Convert FP32 to FP16 by CPU and Transfer FP16 Copy to GPU


How can I convert my matrix in FP32 to FP16 and just transfer converted version to GPU? My CPU is Xeon(R) Gold 6126 and GPU is V100.

I want to reduce memory usage and bandwidth. Because I don’t have enough space to keep both FP32 and FP16 copy.

In a .cu file:

#include <cuda_fp16.h>
size_t size = ...;
float  *fp32matrix = new  float[size];
__half *fp16matrix = new __half[size];
for (size_t  i = 0; i < size; i++) fp16matrix[i] = __float2half(fp32matrix[i]);
delete[] fp32matrix; 
__half *dmatrix;
cudaMalloc(&dmatrix, size*sizeof(dmatrix[0]));
cudaMemcpy(dmatrix, fp16matrix, size*sizeof(dmatrix[0]), cudaMemcpyHostToDevice);

Newer x86-64 CPUs have SIMD instructions for float <-> half conversions (with selectable rounding mode) which should be a lot faster for bulk conversions than calling __float2half(), the host version of which for x86-64 platforms appears to be implemented using integer instructions (per disassembly of the generated code).

To use the SIMD instruction VCVTPS2PH and its counterpart VCVTPH2PS, check the CPUID feature flags for the F16C extension.
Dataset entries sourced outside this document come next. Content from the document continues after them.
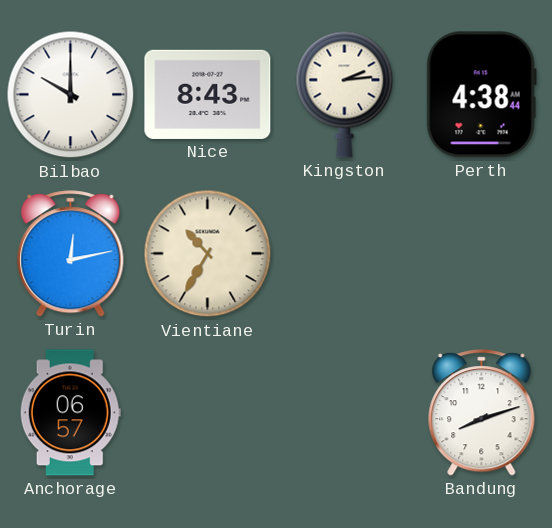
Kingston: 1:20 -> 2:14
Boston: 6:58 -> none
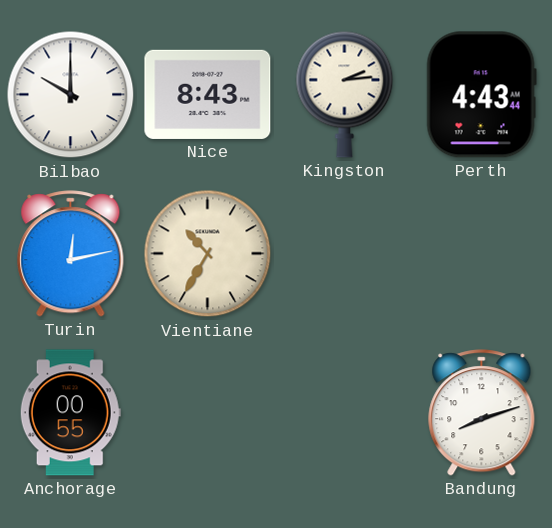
Perth: 4:38 -> 4:43
Anchorage: 06:57 -> 00:55
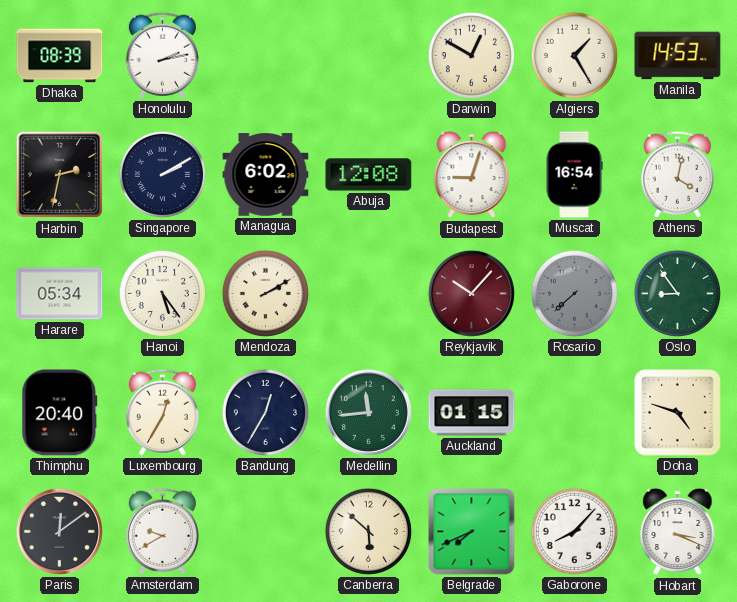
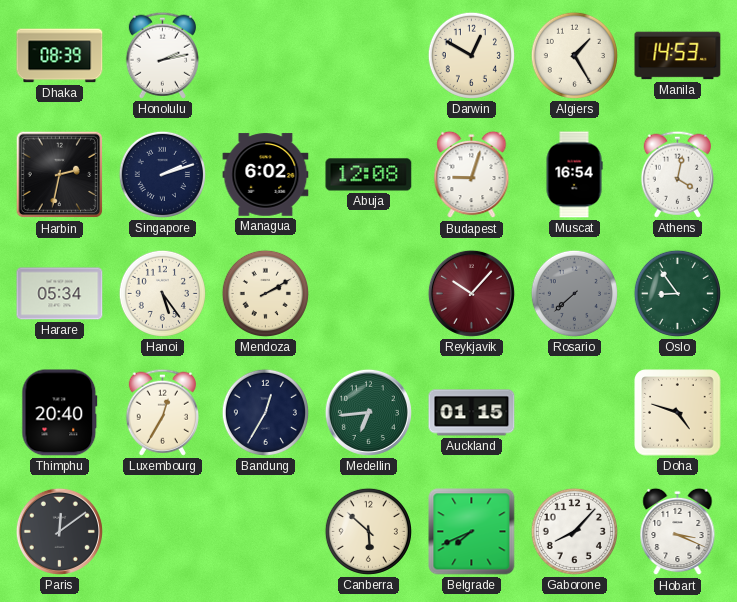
Singapore: 2:10 -> 2:12
Medellin: 11:44 -> 6:44
Amsterdam: 9:40 -> none
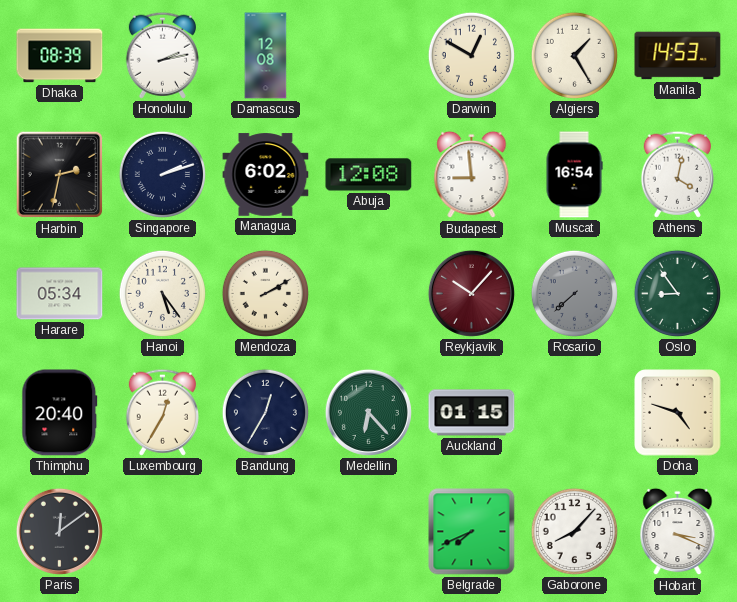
Damascus: none -> 12:08
Budapest: 9:03 -> 8:59
Medellin: 6:44 -> 6:23
Canberra: 5:52 -> none
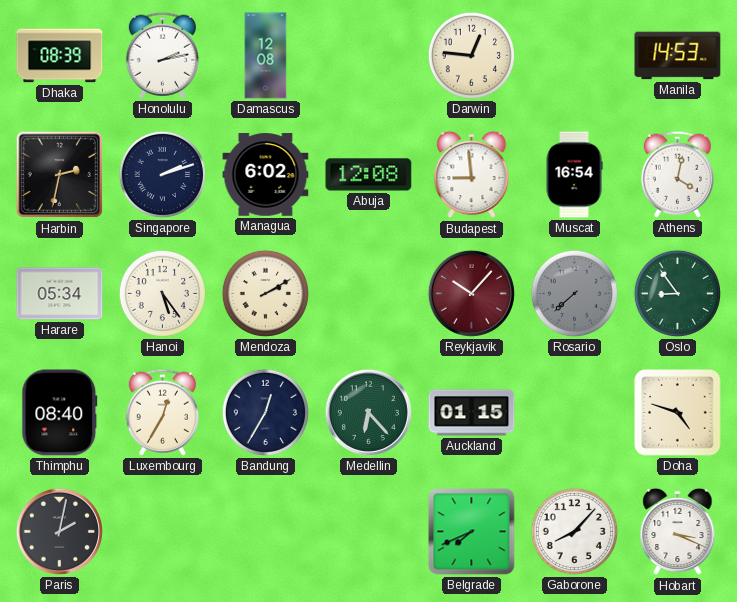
Darwin: 12:50 -> 12:46
Algiers: 1:25 -> none
Thimphu: 20:40 -> 08:40
Paris: 12:09 -> 2:02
Intrinsics for these have likely been defined and made available via immintrin.h, but I have not needed this functionality and have not looked for them.

From what I can find on the internet, the Xeon(R) Gold 6126 processor is based on the Skylake architecture and should have support for the F16C extension.

Intel’s intrinsic guide shows the following intrinsics:

__m128 _mm_cvtph_ps (__m128i a) // vcvtph2ps
__m256 _mm256_cvtph_ps (__m128i a) // vcvtph2ps
__m128i _mm_cvtps_ph (__m128 a, int sae) // vcvtps2ph
__m128i _mm256_cvtps_ph (__m256 a, int sae) // vcvtps2ph


Thank you. I used this method in my code and it is working fine (a little slow). I have a problem with matrixes that are larger than 48000. I am seeing this error:

Segmentation fault (core dumped)

I have modified this line :

for (size_t  i = 0; i < size; i++) fp16matrix[i] = __float2half(fp32matrix[i]);

to 64_bit integer also, to be able to handle large index numbers.

My current input is in double.

for (int64_t ic=0; ic<size_hm; ic++){

I tested it, it works for me with large matrix sizes. I’m not able to explain why you are getting a seg fault. Usual debugging for a seg fault is to first identify the line of code that is causing the seg fault.

Note that size_t is a 64-bit integer unsigned type on relevant platforms for CUDA. For the platforms where it isn’t, switching to int64_t won’t help for indexing purposes.

$ cat
#include <cuda_fp16.h>

int main(){
  size_t size = 96000;
  double  *fp64matrix = new  double[size];
  __half *fp16matrix = new __half[size];
  for (size_t  i = 0; i < size; i++) fp16matrix[i] = __double2half(fp64matrix[i]);
  delete[] fp64matrix;
  __half *dmatrix;
  cudaMalloc(&dmatrix, size*sizeof(dmatrix[0]));
  cudaMemcpy(dmatrix, fp16matrix, size*sizeof(dmatrix[0]), cudaMemcpyHostToDevice);

$ nvcc -o t2091
$ compute-sanitizer ./t2091
========= ERROR SUMMARY: 0 errors

Thanks. Your code is for a vector. Does it work for a matrix also?

I think I understand my code problem. Lets test it.

Any proper n-dimensional matrix that uses contiguous storage (thus, a single allocation) can be treated as a 1D vector for the purpose of data transfer.

If, however, you refer to a commonly encountered data structure consisting of a vector of row pointers to separately allocated rows (or column pointers pointing to columns), that is not possible, and such a data structure is not a matrix in the strict sense of the world and should not be called that.